▽
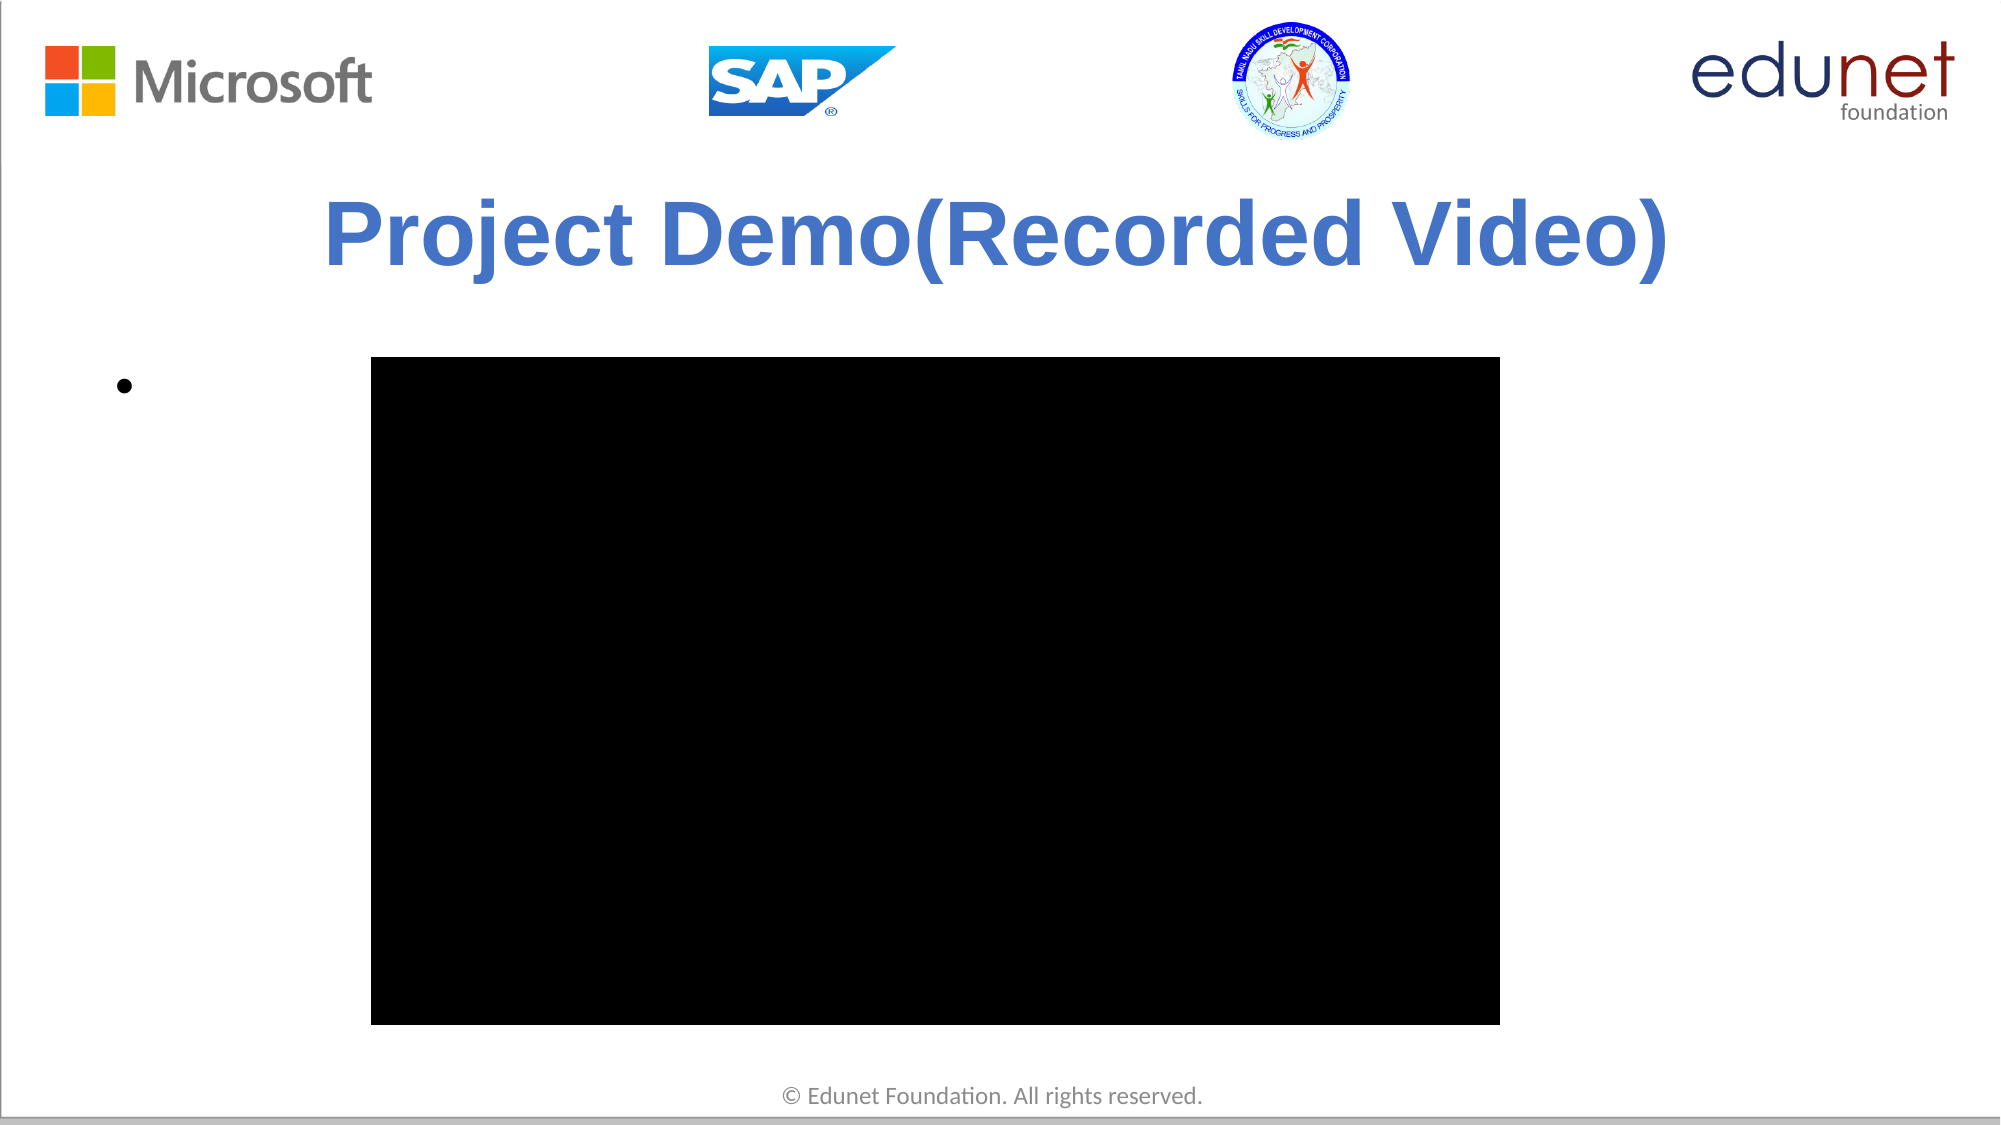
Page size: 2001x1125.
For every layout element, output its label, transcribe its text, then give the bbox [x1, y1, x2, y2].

title Project Demo(Recorded Video) [247, 158, 1748, 293]
subtitle [100, 346, 1931, 1063]
picture [1686, 37, 1957, 125]
picture [709, 48, 896, 116]
picture [0, 0, 2001, 1125]
picture [45, 46, 372, 116]
picture [1232, 22, 1350, 140]
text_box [370, 356, 1500, 1025]
footer © Edunet Foundation. All rights reserved. [655, 1065, 1331, 1125]
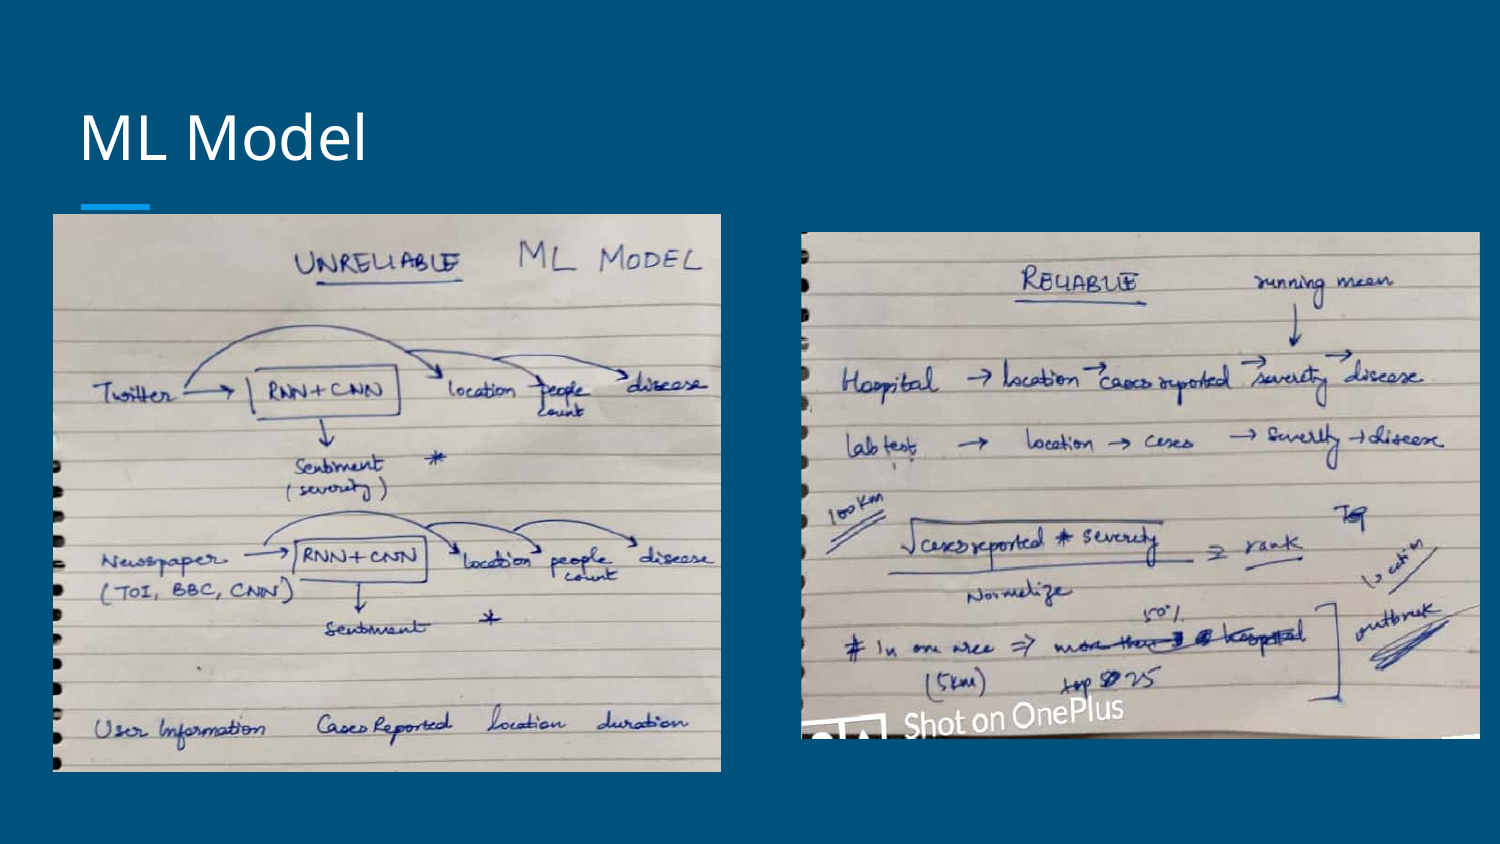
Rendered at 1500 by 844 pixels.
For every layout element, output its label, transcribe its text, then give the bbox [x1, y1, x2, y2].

picture [54, 215, 720, 771]
picture [802, 233, 1479, 738]
title ML Model [63, 75, 1437, 188]
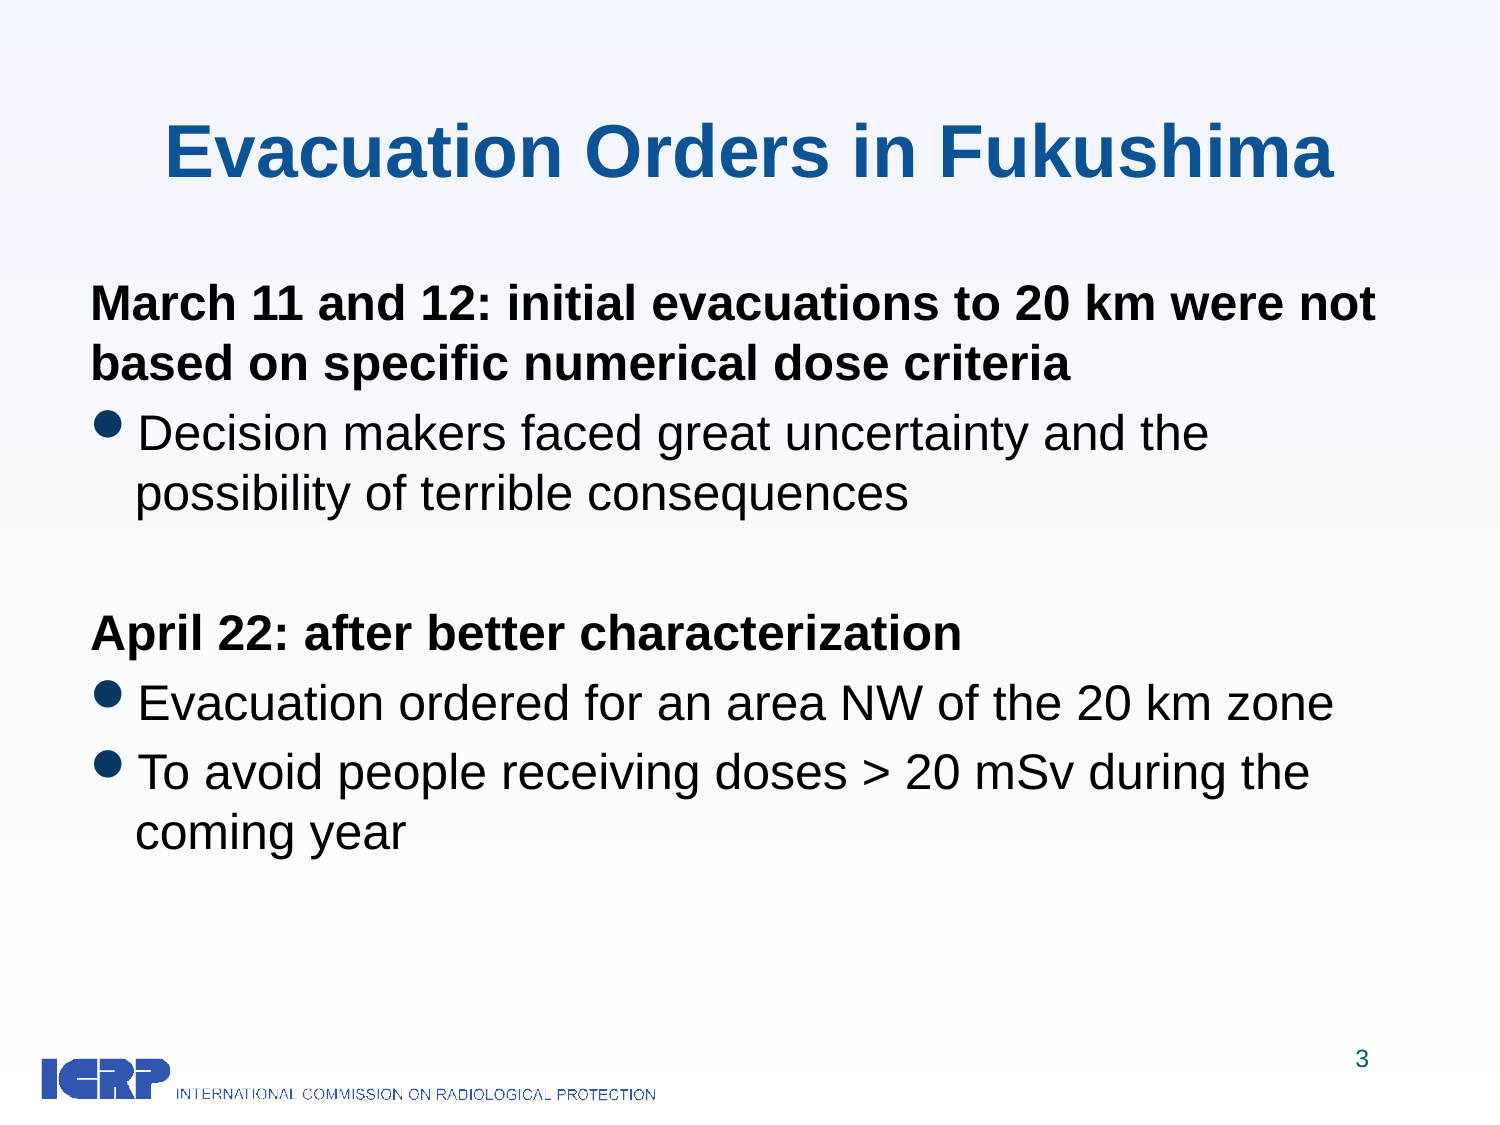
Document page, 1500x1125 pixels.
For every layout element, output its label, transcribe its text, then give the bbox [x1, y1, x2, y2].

slide_number 3 [1299, 1037, 1425, 1073]
list March 11 and 12: initial evacuations to 20 km were not based on specific numerical dose criteria Decision makers faced great uncertainty and the possibility of terrible consequences April 22: after better characterization Evacuation ordered for an area NW of the 20 km zone To avoid people receiving doses > 20 mSv during the coming year [75, 262, 1425, 1038]
title Evacuation Orders in Fukushima [75, 50, 1425, 238]
picture [37, 1052, 663, 1105]
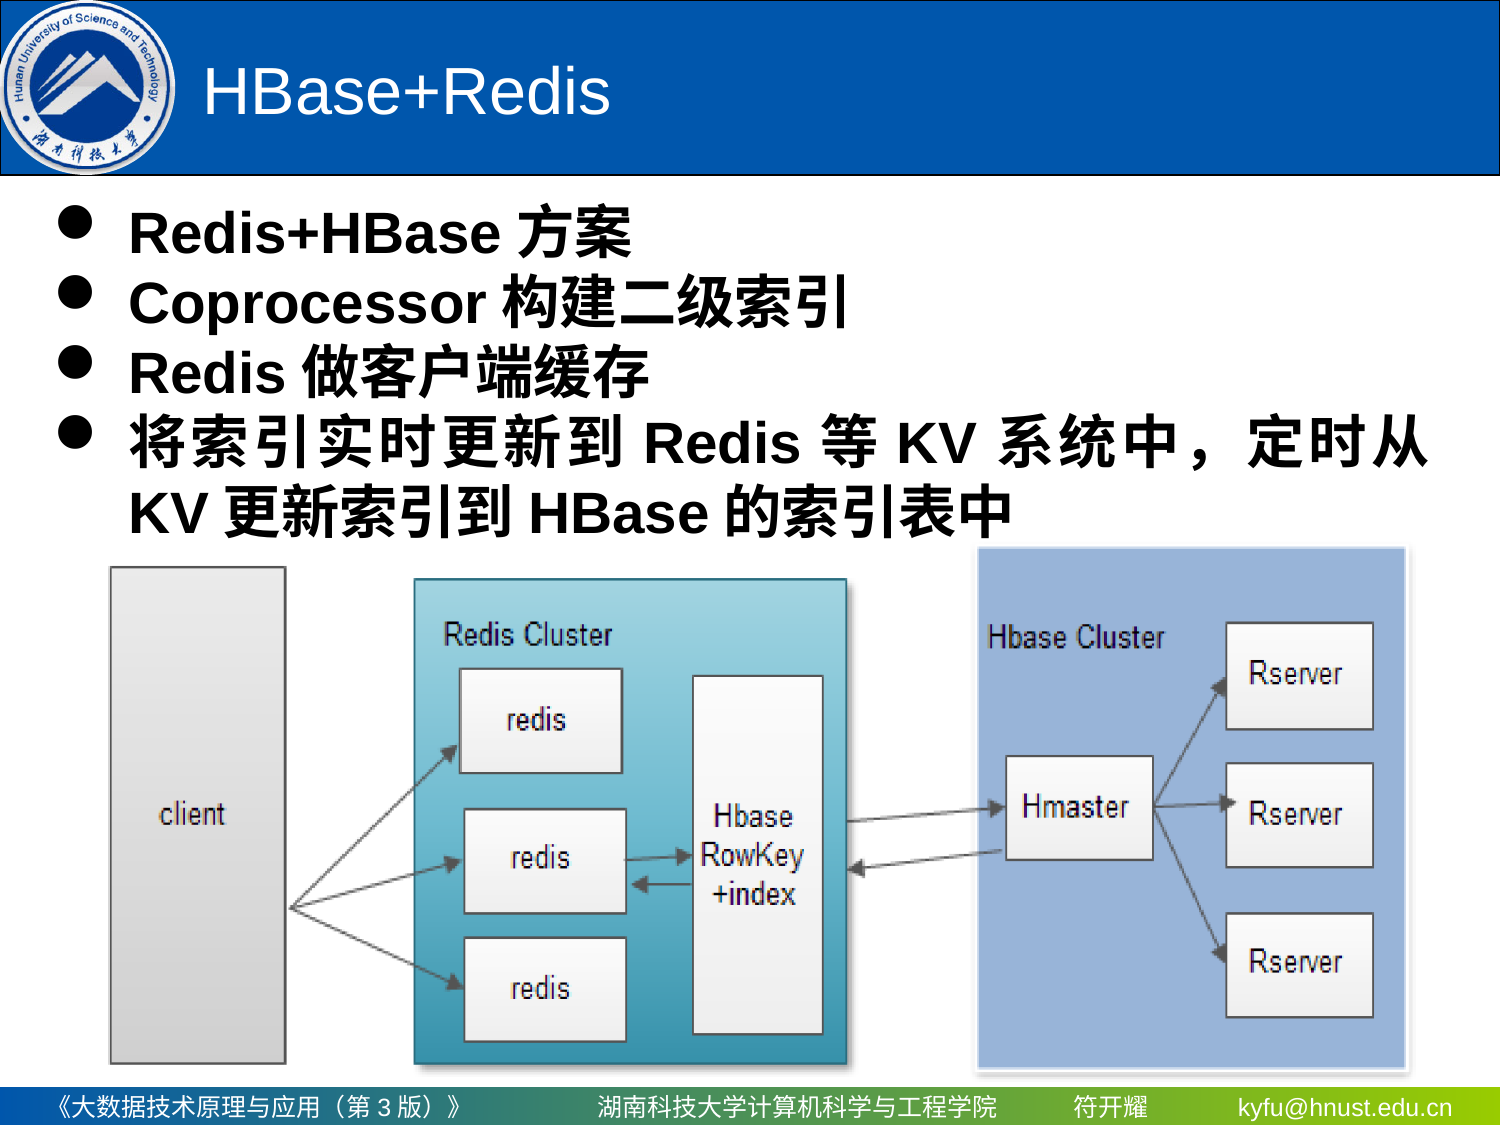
△
What the exercise asks:
The reply should hold the lines from the top of the records through the line containing "Rendered at 1500 by 844 pixels.", reproduced exactly, and no pictures.

Solution:
Page size: 2001x1125.
For every layout element, output its label, transcribe its text, then give the bbox [x1, y1, x2, y2].

title Project Demo(Recorded Video) [247, 158, 1748, 293]
subtitle [100, 346, 1931, 1063]
picture [1686, 37, 1957, 125]
picture [709, 48, 896, 116]
picture [0, 0, 2001, 1125]
picture [45, 46, 372, 116]
picture [1232, 22, 1350, 140]
text_box [370, 356, 1500, 1025]
footer © Edunet Foundation. All rights reserved. [655, 1065, 1331, 1125]
Rendered at 1500 by 844 pixels.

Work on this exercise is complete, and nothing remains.